Another day and another report has come out in a Russian news source telling of Andrei Kirilenko's discontent in Utah.

And this time, Kirilenko, the national hero for leading his country to the recent European championship, indicates that he wants to stay in Russia rather than play for the Jazz.

"I want to do what I enjoy doing, and I think the emotions that I experienced with the national side are worth going back to Russia and playing there for Russian supporters," Kirilenko told the Sports Express newspaper in Russia, which has both English and Russian editions, in a story published Thursday.

The complete article can be found at

Jazz vice president of basketball operations Kevin O'Connor has reiterated several times in the past few days that they expect Kirilenko to be at training camp, which begins Oct. 1 with media day in Salt Lake City before practices start on Oct. 2 in Boise.

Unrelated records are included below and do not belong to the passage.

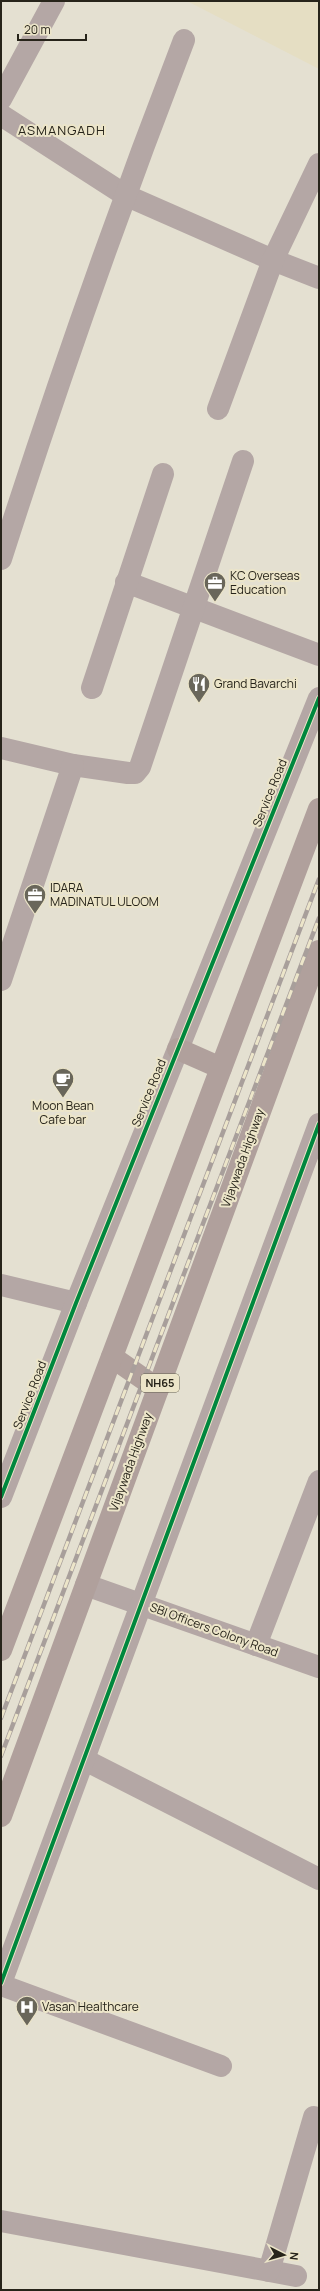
<svg xmlns="http://www.w3.org/2000/svg" width="320" height="2291" font-family="Manrope,sans-serif">
<style>
.built{fill:#e5dec3}
.lines{fill:none;stroke-linecap:round;stroke-linejoin:round}
.minor{stroke:#b4a7a5;stroke-width:22}
.highway{stroke:#b0a09c;stroke-width:22}
.rail-casing{stroke:#a89f9b;stroke-width:4.5}
.rail{stroke:#ece5c9;stroke-width:3;stroke-dasharray:9;stroke-linecap:butt}
.cycleway-casing{stroke:#ece5c9;stroke-width:6}
.cycleway{stroke:#00873e;stroke-width:4}
.labels{text-anchor:middle;stroke-width:4;stroke-linejoin:round;paint-order:stroke}
.shield{fill:#ece5c9;stroke:#625e4e;stroke-width:1}
.shield-label{font-size:11px;font-weight:bold;fill:#27241a}
.poi-label{font-size:12px;fill:#27241a;stroke:#ece5c9;text-anchor:start}
.street-label{font-size:12px;fill:#27241a;stroke:#ece5c9}
.neighbourhood-label{font-size:13px;letter-spacing:1px;fill:#27241a;stroke:#ece5c9}
</style>
<rect width="100%" height="100%" fill="#e4e0d1"/>
<!-- built -->
<polygon class="built" points="187,1 319,1 319,69"/>
<g class="lines">
<!-- minor -->
<g class="minor">
<polyline points="1,99 54,1"/>
<polyline points="1,115 125,195 273,260 319,278"/>
<polyline points="218,409 273,260 319,164"/>
<path d="M1,559C57,384 118,211 184,40"/>
<polyline points="126,582 319,655"/>
<polyline points="92,688 163,474"/>
<polyline points="1,748 73,765 128,773 135,773 140,767 243,461"/>
<polyline points="1,980 73,765"/>
<polyline points="1,1285 76,1303"/>
<polyline points="1,1497 76,1303 319,698"/>
<polyline points="86,1585 319,1667"/>
<polyline points="256,1645 319,1481"/>
<polyline points="85,1760 319,1879"/>
<polyline points="1,1983 319,1124"/>
<polyline points="1,1985 221,2066"/>
<polyline points="1,2221 296,2276"/>
<polyline points="269,2271 314,2117 319,2119"/>
</g>
<!-- highway -->
<g class="highway">
<polyline points="178,1049 221,1068"/>
<polyline points="112,1357 158,1389"/>
<polyline points="1,1650 319,809"/>
<polyline points="1,1816 319,951"/>
</g>
<!-- rail casing -->
<g class="rail-casing">
<g id="rail">
<polyline points="1,1718 319,879"/>
<polyline points="1,1756 319,918"/>
</g>
</g>
<!-- rail -->
<use href="#rail" class="rail"/>
<!-- cycleway casing -->
<g class="cycleway-casing">
<g id="cycleway">
<polyline points="1,1497 76,1303 319,698"/>
<polyline points="1,1983 319,1124"/>
</g>
</g>
<!-- cycleway -->
<use href="#cycleway" class="cycleway"/>
</g>
<!-- icons -->
<defs>
<g id="office-pin" transform="scale(1.15)"><path d="M0 17L-7.5 6A9.5 9.5 0 1 1 7.5 6Z" fill="#69665a" stroke="#ece5c9"/><path d="M-6-3h4V-5.5h4V-3h4V5H-6ZM-1-4.5V-3h2v-1.5ZM-6 0V1H6V0Z" fill="#fff"/></g>
<g id="restaurant-pin" transform="scale(1.15)"><path d="M0 17L-7.5 6A9.5 9.5 0 1 1 7.5 6Z" fill="#69665a" stroke="#ece5c9"/><path d="M-5-6h1v4h1v-4h1v4h1v-4h1v5L-1.5 .5V6h-2V.5L-5-1ZM5-6V6H3V1.5H1.5Q1.5-4 5-6Z" fill="#fff"/></g>
<g id="cafe-pin" transform="scale(1.15)"><path d="M0 17L-7.5 6A9.5 9.5 0 1 1 7.5 6Z" fill="#69665a" stroke="#ece5c9"/><path d="M-5.5-4.5H6V0H3Q3 3.5 0 3.5H-2.5Q-5.5 3.5-5.5 0ZM3-3.2v2h1.7v-2ZM-6 4.5H4V6H-6Z" fill="#fff"/></g>
<g id="hospital-pin" transform="scale(1.15)"><path d="M0 17L-7.5 6A9.5 9.5 0 1 1 7.5 6Z" fill="#69665a" stroke="#ece5c9"/><path d="M-5-5h3v3.5h4V-5h3V5h-3V1.5h-4V5h-3Z" fill="#fff"/></g>
</defs>
<g fill-rule="evenodd">
<use href="#office-pin" x="215" y="583"/>
<use href="#restaurant-pin" x="199" y="684"/>
<use href="#office-pin" x="35" y="895"/>
<use href="#cafe-pin" x="63" y="1079"/>
<use href="#hospital-pin" x="27" y="2007"/>
</g>
<g class="labels">
<!-- shield labels -->
<rect class="shield" x="141" y="1374" width="38" height="18" rx="3"/>
<g class="shield-label">
<text x="160" y="1387">NH65</text>
</g>
<!-- poi labels -->
<g class="poi-label">
<text x="230" y="580">KC Overseas<tspan x="230" dy="14">Education</tspan></text>
<text x="214" y="688">Grand Bavarchi</text>
<text x="50" y="892">IDARA<tspan x="50" dy="14">MADINATUL ULOOM</tspan></text>
<text x="63" y="1110" text-anchor="middle">Moon Bean<tspan x="63" dy="14">Cafe bar</tspan></text>
<text x="42" y="2011">Vasan Healthcare</text>
</g>
<!-- street labels -->
<g class="street-label">
<text transform="translate(270 793) rotate(-68)" y="4">Service Road</text>
<text transform="translate(149 1093) rotate(-68)" y="4">Service Road</text>
<text transform="translate(243 1158) rotate(-70)" y="4">Vijaywada Highway</text>
<text transform="translate(30 1395) rotate(-69)" y="4">Service Road</text>
<text transform="translate(131 1462) rotate(-70)" y="4">Vijaywada Highway</text>
<text transform="translate(214 1630) rotate(20)" y="4">SBI Officers Colony Road</text>
</g>
<!-- neighbourhood labels -->
<g class="neighbourhood-label">
<text x="62" y="135">ASMANGADH</text>
</g>
</g>
<!-- border -->
<rect width="320" height="2291" fill="none" stroke="#27241a" stroke-width="4"/>
<!-- north arrow -->
<g transform="translate(284 2255) rotate(96)" stroke="#ece5c9" stroke-width="3" paint-order="stroke">
<path d="M0-3L7 15L0 10L-7 15Z" fill="#27241a"/>
<text y="-6" font-size="11" font-weight="bold" text-anchor="middle" fill="#27241a">N</text>
</g>
<!-- scale -->
<path d="M18 34v6h68v-6" fill="none" stroke="#27241a" stroke-width="2"/>
<text x="24" y="34" font-size="12" fill="#27241a" stroke="#ece5c9" stroke-width="3" paint-order="stroke">20 m</text>
</svg>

Kirilenko, the Jazz's highest-paid player, is still under contract with Utah and couldn't join and start playing for a Russian professional team without some sort of arrangement with the Jazz as per FIBA rules. Kirilenko is scheduled to make $13.71 million for the 2007-08 season in Utah with his contract running through the 2010-11 season. In all, Kirilenko, a "max-money" NBA player, is scheduled to make about $63 million during the remainder of his Jazz contract.

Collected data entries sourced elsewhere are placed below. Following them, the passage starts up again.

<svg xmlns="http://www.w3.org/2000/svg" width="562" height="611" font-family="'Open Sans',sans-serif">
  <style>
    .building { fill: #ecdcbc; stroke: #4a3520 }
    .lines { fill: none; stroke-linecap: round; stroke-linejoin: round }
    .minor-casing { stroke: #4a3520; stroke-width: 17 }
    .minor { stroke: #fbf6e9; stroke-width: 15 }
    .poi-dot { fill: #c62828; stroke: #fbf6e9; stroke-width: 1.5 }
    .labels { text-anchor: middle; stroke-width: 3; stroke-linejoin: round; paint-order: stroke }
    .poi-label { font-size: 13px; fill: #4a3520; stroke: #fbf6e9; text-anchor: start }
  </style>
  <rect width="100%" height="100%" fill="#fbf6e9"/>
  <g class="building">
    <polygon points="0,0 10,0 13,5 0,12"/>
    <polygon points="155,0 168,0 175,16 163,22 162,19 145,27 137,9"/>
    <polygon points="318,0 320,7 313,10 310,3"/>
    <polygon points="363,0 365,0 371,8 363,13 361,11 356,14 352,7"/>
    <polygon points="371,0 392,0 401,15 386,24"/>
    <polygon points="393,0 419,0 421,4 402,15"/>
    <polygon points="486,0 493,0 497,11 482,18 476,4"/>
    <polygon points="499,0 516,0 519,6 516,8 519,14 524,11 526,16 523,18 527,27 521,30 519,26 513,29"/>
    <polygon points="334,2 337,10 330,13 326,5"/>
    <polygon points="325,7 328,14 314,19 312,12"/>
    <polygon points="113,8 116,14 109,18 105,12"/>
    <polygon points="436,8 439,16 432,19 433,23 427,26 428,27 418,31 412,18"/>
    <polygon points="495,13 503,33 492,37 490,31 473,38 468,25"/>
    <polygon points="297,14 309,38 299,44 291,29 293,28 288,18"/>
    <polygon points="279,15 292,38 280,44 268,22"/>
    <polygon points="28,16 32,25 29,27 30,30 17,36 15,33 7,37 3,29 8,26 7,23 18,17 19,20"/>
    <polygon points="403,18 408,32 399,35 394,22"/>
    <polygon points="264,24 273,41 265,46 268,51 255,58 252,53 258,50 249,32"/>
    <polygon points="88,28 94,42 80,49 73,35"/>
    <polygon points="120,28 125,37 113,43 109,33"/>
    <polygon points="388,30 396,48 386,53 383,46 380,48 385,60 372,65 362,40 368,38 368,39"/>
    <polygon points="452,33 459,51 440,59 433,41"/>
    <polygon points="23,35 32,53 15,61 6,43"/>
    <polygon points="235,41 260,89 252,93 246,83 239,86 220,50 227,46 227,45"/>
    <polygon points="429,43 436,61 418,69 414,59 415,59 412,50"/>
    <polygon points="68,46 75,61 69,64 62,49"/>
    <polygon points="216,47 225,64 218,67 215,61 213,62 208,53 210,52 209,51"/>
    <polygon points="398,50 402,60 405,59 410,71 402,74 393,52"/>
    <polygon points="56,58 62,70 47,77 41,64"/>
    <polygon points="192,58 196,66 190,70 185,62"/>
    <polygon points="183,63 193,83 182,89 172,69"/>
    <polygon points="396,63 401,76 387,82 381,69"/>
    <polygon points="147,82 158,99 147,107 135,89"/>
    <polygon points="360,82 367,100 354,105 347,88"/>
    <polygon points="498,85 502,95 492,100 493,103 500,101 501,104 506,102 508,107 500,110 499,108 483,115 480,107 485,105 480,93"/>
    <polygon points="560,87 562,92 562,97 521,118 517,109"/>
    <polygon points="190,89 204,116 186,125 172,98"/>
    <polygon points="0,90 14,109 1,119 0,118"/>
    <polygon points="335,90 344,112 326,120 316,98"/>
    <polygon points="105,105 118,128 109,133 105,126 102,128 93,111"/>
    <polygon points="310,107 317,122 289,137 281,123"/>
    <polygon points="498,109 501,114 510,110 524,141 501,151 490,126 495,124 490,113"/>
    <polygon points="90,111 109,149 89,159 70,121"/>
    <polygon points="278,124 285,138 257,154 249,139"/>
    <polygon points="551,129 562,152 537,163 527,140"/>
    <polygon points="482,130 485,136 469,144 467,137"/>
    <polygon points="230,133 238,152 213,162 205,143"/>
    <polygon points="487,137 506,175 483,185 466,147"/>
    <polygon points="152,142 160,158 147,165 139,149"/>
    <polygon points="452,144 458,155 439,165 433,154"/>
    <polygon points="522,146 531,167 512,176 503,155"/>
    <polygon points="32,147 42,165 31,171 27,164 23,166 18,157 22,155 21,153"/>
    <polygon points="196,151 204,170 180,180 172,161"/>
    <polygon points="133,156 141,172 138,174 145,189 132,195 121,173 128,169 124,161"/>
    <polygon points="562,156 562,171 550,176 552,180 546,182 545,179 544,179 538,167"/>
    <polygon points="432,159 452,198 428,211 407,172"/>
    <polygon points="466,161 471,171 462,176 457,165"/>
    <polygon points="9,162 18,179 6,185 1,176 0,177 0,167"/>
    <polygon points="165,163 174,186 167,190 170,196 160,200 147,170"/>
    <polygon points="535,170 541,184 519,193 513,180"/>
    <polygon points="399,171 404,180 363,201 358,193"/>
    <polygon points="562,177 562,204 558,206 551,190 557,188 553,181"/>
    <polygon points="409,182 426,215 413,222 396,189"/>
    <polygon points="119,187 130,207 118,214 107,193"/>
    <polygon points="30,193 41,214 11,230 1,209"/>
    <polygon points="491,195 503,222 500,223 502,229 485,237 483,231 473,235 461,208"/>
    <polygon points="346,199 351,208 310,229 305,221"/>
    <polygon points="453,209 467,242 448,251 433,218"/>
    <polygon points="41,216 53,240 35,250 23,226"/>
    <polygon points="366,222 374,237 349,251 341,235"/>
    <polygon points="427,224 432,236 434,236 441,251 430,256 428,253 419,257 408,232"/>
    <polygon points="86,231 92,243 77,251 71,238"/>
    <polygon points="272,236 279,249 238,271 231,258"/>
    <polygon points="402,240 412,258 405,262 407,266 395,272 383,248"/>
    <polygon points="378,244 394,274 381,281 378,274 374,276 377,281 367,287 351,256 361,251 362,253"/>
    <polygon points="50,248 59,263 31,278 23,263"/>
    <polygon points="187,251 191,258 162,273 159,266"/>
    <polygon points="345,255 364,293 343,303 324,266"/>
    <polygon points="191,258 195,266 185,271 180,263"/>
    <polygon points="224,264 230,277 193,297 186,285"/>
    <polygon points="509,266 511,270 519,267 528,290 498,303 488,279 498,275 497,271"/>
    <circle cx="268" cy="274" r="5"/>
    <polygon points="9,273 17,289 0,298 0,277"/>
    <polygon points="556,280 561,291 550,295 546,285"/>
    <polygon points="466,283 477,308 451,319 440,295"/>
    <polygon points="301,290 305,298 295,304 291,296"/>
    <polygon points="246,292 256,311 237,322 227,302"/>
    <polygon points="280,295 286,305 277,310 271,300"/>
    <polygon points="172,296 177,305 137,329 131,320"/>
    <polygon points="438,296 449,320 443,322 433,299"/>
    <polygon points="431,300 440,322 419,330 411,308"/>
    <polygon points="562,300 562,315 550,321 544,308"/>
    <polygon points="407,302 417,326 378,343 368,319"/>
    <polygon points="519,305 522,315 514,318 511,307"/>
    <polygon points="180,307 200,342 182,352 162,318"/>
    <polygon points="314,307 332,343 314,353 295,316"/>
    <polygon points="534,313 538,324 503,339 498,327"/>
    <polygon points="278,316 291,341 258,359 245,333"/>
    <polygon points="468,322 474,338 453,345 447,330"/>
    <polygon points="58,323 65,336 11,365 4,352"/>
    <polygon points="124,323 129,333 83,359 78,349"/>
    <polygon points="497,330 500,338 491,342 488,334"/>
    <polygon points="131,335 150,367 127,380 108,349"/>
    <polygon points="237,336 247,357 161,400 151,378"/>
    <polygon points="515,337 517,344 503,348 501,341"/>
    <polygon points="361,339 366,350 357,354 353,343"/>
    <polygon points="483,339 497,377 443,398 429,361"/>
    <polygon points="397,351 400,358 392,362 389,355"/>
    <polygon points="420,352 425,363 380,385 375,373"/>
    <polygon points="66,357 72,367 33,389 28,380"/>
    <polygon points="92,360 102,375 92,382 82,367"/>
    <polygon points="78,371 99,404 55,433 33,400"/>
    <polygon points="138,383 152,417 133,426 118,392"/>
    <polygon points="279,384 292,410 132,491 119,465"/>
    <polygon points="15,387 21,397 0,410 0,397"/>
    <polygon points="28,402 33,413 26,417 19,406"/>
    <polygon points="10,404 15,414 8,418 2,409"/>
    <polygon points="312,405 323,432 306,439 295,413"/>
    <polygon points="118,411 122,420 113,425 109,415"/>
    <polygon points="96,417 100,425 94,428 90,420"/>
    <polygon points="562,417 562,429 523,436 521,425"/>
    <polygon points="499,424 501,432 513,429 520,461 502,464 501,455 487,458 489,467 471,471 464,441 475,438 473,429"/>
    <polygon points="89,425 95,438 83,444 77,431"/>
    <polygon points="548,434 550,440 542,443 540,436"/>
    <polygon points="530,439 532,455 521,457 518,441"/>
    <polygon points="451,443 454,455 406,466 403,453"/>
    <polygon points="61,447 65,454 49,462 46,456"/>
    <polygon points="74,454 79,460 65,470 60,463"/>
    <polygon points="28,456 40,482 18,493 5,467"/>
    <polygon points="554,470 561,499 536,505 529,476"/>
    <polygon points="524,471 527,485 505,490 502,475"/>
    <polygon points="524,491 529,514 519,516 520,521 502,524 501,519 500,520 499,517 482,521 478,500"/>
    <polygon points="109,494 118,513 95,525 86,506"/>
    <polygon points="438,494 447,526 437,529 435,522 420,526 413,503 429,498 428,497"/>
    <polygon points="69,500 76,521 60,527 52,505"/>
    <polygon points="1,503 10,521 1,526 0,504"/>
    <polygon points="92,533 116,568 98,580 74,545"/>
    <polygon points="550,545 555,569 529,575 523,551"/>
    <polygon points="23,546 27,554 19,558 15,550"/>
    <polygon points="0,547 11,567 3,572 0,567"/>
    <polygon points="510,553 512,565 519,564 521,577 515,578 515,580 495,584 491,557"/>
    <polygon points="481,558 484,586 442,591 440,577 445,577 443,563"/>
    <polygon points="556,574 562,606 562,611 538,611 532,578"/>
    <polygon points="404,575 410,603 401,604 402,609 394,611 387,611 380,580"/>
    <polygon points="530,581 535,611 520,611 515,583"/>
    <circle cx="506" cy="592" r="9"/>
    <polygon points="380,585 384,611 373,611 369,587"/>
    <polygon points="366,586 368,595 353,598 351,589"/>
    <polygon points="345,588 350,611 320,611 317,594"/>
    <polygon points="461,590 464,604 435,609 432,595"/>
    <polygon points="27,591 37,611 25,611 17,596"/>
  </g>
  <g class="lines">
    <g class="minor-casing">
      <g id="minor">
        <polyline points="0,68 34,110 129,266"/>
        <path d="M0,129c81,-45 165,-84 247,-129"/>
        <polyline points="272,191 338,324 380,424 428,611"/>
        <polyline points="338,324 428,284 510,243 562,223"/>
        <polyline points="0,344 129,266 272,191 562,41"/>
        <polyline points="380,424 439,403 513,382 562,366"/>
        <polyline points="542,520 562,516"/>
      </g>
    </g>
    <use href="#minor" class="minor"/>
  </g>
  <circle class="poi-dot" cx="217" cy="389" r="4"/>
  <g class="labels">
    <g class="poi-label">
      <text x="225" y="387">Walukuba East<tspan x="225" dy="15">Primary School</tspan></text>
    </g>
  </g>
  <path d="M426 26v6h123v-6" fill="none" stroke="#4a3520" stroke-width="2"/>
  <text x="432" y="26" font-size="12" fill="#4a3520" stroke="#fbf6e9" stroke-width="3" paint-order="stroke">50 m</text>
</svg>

Kirilenko has talked and written about his enjoyment playing with the Russian national team this summer. He averaged 18 points and 8.6 rebounds during the European championships, winning the tournament's MVP honor as a result. By comparison, he scored just 8.3 points with 4.7 rebounds per game during the last Jazz season.

But Kirilenko insists that his desire to leave the Jazz is not due to his success with the Russian team.

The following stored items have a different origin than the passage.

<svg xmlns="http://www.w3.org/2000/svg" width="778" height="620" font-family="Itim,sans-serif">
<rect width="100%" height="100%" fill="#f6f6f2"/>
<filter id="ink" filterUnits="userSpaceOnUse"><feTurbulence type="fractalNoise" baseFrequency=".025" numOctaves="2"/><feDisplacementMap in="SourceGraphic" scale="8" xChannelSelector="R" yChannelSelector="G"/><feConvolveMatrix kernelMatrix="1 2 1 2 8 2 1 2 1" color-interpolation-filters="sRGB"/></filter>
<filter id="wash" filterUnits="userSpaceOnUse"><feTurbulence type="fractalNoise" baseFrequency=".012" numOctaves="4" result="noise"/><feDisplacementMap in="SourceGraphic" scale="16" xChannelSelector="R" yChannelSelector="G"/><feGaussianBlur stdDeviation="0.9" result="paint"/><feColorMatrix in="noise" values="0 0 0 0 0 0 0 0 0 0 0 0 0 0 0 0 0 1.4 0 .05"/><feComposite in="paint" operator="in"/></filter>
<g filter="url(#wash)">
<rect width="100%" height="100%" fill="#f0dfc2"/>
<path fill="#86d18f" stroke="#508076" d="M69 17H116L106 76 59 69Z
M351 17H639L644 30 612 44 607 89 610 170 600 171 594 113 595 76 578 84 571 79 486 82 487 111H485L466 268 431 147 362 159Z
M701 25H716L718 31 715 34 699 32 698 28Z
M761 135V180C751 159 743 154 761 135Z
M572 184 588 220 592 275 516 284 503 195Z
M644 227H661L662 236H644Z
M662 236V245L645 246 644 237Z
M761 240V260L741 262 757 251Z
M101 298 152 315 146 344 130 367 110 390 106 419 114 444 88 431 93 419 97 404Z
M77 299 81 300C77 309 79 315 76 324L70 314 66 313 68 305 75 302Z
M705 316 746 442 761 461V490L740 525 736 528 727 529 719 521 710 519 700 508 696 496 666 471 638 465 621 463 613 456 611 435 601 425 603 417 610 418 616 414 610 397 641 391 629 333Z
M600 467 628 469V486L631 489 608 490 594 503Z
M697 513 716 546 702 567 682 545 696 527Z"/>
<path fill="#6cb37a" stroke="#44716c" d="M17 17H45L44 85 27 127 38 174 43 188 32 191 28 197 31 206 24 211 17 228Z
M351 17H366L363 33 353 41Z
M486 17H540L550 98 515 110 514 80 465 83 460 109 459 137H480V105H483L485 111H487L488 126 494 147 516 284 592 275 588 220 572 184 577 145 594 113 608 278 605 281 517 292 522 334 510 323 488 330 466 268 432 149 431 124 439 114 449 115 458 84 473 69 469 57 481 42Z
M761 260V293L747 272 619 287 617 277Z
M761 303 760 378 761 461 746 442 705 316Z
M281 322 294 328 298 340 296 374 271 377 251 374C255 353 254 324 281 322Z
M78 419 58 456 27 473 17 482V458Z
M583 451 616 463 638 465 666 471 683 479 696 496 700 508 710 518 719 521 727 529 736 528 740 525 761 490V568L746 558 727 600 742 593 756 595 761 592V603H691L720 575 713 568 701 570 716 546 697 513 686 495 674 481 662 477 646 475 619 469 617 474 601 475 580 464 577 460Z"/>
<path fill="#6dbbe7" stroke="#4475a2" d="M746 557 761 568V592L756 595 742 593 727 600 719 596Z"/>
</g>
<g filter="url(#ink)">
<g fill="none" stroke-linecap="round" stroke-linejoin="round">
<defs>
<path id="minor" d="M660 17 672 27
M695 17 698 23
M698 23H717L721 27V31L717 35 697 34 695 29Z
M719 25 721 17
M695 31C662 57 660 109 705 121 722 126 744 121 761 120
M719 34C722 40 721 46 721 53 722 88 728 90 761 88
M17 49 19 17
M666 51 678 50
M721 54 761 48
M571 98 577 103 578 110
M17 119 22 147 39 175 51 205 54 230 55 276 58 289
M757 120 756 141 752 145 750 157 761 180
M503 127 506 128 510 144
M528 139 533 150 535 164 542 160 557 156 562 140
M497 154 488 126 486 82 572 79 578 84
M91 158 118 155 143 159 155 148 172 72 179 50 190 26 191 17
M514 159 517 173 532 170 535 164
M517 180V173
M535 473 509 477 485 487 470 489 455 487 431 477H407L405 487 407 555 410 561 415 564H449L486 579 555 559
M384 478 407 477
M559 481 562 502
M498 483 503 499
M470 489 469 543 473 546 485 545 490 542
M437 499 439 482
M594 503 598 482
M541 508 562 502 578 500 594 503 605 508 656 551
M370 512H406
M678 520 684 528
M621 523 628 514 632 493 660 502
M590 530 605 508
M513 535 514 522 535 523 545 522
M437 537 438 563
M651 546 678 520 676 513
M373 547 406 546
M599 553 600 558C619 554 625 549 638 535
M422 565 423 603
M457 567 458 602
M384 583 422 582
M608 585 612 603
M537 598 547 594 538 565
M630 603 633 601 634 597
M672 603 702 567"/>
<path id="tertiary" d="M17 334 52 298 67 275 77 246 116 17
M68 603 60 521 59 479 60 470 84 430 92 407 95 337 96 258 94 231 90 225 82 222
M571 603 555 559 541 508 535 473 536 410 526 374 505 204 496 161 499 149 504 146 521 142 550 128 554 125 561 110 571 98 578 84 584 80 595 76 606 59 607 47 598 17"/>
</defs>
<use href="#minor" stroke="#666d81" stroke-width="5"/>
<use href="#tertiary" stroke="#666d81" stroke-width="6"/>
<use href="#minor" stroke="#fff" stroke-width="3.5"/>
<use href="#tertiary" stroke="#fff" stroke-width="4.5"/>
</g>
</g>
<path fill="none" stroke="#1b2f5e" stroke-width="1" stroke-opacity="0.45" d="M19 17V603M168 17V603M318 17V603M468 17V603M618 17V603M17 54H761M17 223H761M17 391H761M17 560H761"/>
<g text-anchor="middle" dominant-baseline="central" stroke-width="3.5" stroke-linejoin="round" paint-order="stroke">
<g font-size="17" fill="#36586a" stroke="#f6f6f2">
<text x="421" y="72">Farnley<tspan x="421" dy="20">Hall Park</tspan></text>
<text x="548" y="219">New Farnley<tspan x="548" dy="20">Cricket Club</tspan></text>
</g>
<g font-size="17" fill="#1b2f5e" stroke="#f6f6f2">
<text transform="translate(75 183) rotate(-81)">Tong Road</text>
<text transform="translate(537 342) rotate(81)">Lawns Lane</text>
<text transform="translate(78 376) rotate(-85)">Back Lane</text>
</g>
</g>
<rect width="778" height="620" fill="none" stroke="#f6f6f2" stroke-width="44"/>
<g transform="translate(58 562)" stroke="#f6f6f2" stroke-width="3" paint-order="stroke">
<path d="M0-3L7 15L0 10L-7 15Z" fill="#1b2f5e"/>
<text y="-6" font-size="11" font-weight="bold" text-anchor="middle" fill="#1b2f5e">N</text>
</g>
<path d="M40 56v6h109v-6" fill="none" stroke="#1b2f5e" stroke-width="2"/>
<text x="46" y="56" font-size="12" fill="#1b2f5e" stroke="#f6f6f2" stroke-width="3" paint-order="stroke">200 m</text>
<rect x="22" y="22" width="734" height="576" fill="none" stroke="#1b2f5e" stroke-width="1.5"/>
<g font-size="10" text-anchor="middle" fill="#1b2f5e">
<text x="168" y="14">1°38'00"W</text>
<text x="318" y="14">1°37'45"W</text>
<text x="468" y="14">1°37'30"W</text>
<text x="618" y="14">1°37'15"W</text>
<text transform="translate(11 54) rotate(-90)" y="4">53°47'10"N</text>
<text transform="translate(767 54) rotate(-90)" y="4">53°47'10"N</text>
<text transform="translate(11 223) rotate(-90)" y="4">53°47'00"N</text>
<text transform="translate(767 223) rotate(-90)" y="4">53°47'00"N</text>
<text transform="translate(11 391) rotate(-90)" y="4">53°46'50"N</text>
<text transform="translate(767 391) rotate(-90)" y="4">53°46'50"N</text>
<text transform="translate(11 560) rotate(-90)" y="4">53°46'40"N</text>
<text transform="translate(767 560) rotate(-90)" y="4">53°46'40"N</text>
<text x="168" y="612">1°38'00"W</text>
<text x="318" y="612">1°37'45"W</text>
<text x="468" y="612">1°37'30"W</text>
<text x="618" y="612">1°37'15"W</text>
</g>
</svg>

"I spoke to Utah general manager Kevin O'Connor ahead of European Championships kick-off so Russia's victory has not influenced my decision in any way," said Kirilenko to Sport Express.

"The previous season let me understand that I can't progress in Utah," Kirilenko said. "Jerry Sloan is a super-coach who has taken the team to playoffs a number of times, but we are split over basketball issues."

Should Kirilenko not return to the Jazz, he would be the second starter from last season's Northwest Division title and Western Conference finals team to leave despite being under contract.

Guard Derek Fisher was released from his deal by the Jazz so that he could live in a larger city where his baby daughter's rare form of cancer could be better treated. Fisher ended up re-signing with the Los Angeles Lakers, a team he played on and won NBA championships with during a previous stint.